Aim of the exercise
Please output the entries as a Markdown table with the columns "Index" and "Content", starting with the first line of the entries and going on through the line with "5: (1388, 711)", both included. Number each line in the Index column, skip blank lines, and leave out the pictures.

● ● ● ● ● ● ●

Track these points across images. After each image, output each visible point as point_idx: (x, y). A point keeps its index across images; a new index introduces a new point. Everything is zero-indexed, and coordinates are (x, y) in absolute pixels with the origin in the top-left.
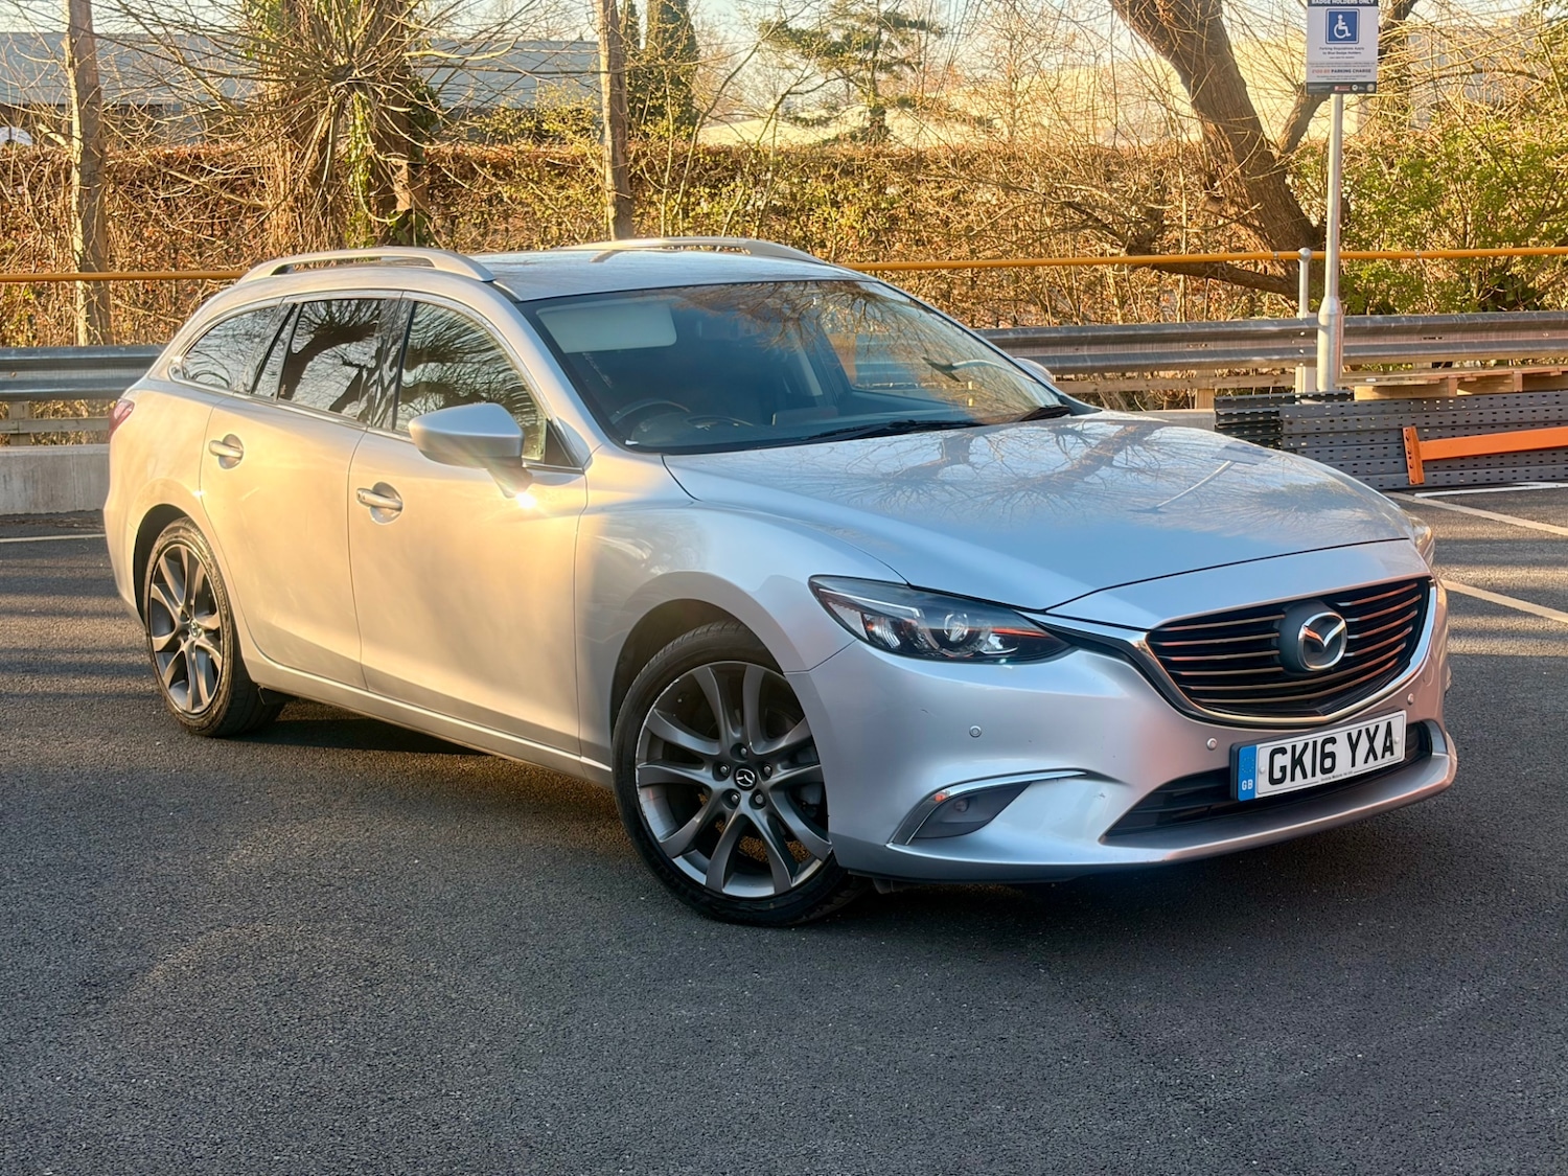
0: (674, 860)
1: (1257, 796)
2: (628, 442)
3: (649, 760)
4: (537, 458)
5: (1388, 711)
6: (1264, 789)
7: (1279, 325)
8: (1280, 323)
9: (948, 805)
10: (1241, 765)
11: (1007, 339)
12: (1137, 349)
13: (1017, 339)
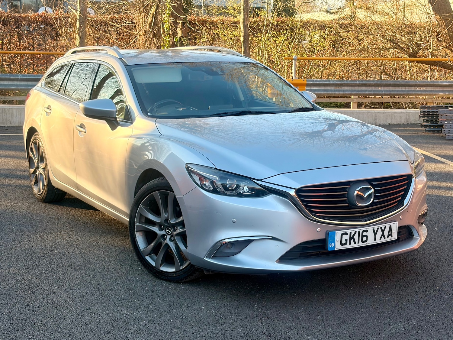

● ● ● ● ● ● ●

Exercise output
| Index | Content |
|---|---|
| 1 | Track these points across images. After each image, output each visible point as point_idx: (x, y). A point keeps its index across images; a new index introduces a new point. Everything is zero-indexed, and coordinates are (x, y) in absolute pixels with the origin in the top-left. |
| 2 | 0: (674, 860) |
| 3 | 1: (1257, 796) |
| 4 | 2: (628, 442) |
| 5 | 3: (649, 760) |
| 6 | 4: (537, 458) |
| 7 | 5: (1388, 711) |